I hope you enjoyed Part 1, here is Part 2
Why do you need to use a different password for every website?
So perhaps you don't really care if your LinkedIn profile is stolen. And maybe it doesn't matter if someone else can get into your LinkedIn account. But what happens if you used the same password on LinkedIn as you used for your email or your Facebook or your Internet banking?
Now, anyone who knows how to get into LinkedIn can also see your bank account information or post on your Facebook page or send virus-laden emails to all of your friends and family. Cyber criminals know that many people use the same passwords for different accounts and you can bet that if they know login information for one website, then they'll try to break into other accounts with this information. But you can stop them by using a different password for each account.
Here's an example: American electronics megastore BestBuy reported that they have been seeing increasing numbers of criminals using login emails and passwords stolen from other websites to log in to BestBuy's website. Someone who used the same email and password for their LinkedIn and BestBuy accounts would be at risk of the LinkedIn password thieves using the same password to log into BestBuy and order themselves televisions and iPads using the innocent account-holder's saved credit card. http://consumerist.com/2012/06/11/best-buy-hacker-attacks-are-increasing/
This is why it's important to use a different strong password for every site you have an account for.
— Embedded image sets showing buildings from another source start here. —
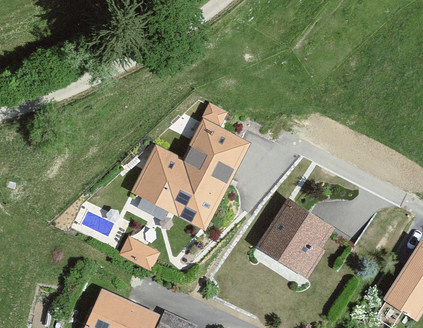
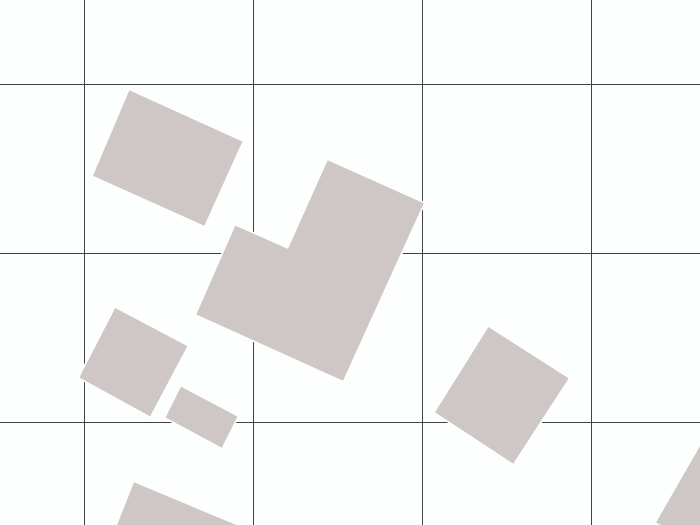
building: none -> [92,89,244,227]
building: none -> [78,307,188,418]

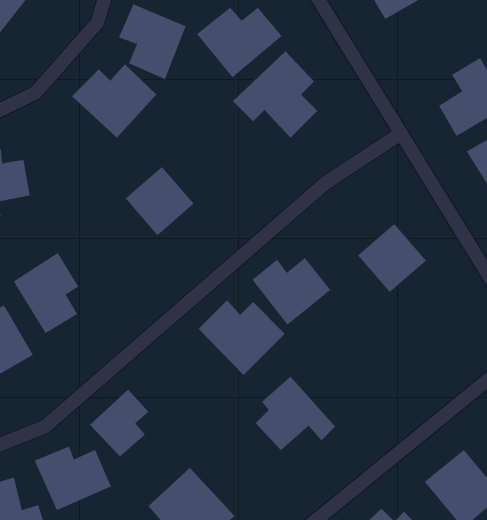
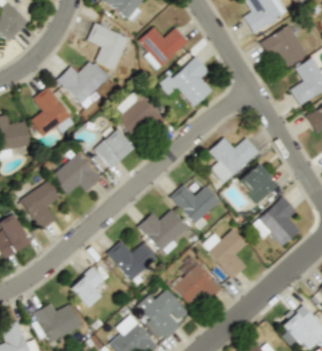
building: none -> [261,25,308,68]
building: none -> [31,86,76,135]
building: none -> [111,88,166,135]
building: none -> [209,134,260,184]
building: none -> [51,151,103,195]
building: none -> [251,197,299,245]
building: none -> [202,229,251,280]
building: none -> [107,238,158,282]
building: none -> [137,290,192,343]

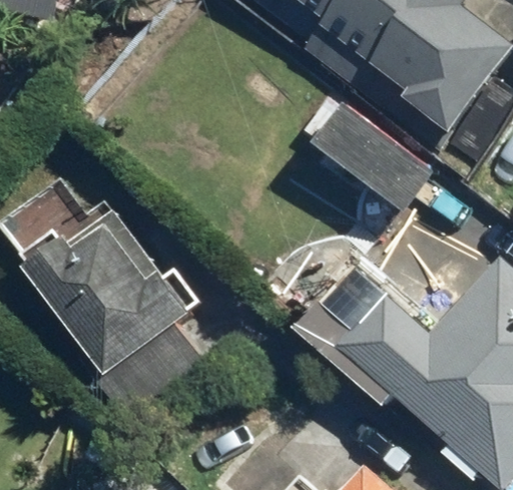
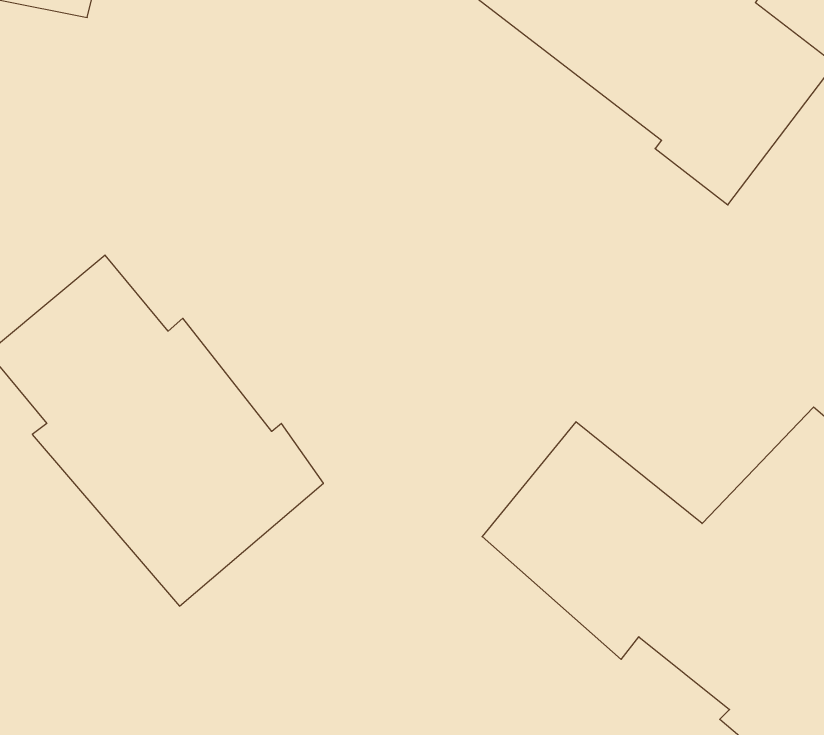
building: [300,89,442,222] -> none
What is a strong password?
So we know why simple passwords are bad. And remember a simple password is something like a dictionary word, a name, or repeated or sequential characters. So if your password is 123456 or carrots or kaitlyn or qwerty then it can be unscrambled almost instantly.
So, you need something more complicated. Unfortunately, the crooks know all the same tricks that you do. Maybe you've thought about using a word but replacing an i with ! or replacing a with @ or putting a 1 at the end? But, the criminals already thought of that. c@rr0ts1 is almost as easy to break as carrots.
Remember that the longer and more complicated your password, the longer it will take to unscramble. Complicated passwords are ones with both capital and little letters, and that have numbers, spaces and special characters like ^ and & and * in.
You may have been advised to used complicated passwords like h&sx9(^kEr53. This is a really strong password. But of course, the problem with h&sx9(^kEr53 is that while it is a very strong password, how on earth are you going to remember it? Fortunately, there's a better way to make strong passwords.
How do I remember my passwords?
Instead of complicated, hard-to-remember passwords, try using a sentence instead of a password. This is called a passphrase. A passphrase is something like a phrase from a book, a line from a song, or any other sentence or sequence of words that you can remember. Here's some examples,
The Lion, the Witch and the Wardrobe
All I want for Christmas is you!
My favorite band is Simon & Garfunkel.
Most websites will let you use long passwords or passphrases, often up to 30 characters. If you can use a sentence like one these as your password, then they are much, much harder to break than a single word.
And in fact, these sentences are even better passwords than ones like h&sx9(^kEr53. This might sound unlikely, but the longer the password/passphrase is, the harder it is for criminals to find it out. And, if you think about most sentences, they have capital and small letters, and they have spaces, and they often have punctuation and special characters - so they turn out to be surprisingly strong passwords!
But it's still hard to remember a password for every site!
If you are like me, you probably have 10 or more online accounts. So it might seem overwhelming to create strong passwords or passphrases for everything.
Start by prioritizing your most important accounts, and upgrade them to strong passwords or passphrases. This could be your internet banking, your retirement accounts, health insurance, premium bonds, national insurance, eBay, PayPal, **Jan maybe you can you edit this list?** or anything connected to money or personal information all need strong, unique passwords.
Your email also needs to have a good password. Think about how many other websites you use that you can reset your password by emailing a link to you. So, you need to protect your email as well!
What you don't need to worry about as much is sites that don't store any personal data about you. This might be sites that require you to register to read an article or post in a forum. If these websites don't have any personal data about you, the you don't need to put so much effort into making a good password.
Creating Strong, Safe Passwords for Online Accounts
So remember these four things:
- Use long, complicated passwords, or even better, passphrases.
- Never use the same password in more than one place.
- Make sure your most valuable accounts have secure passwords.
- Change your password often - every 3 months is a good target.
I trust the above information and advice will help and secure your passwords!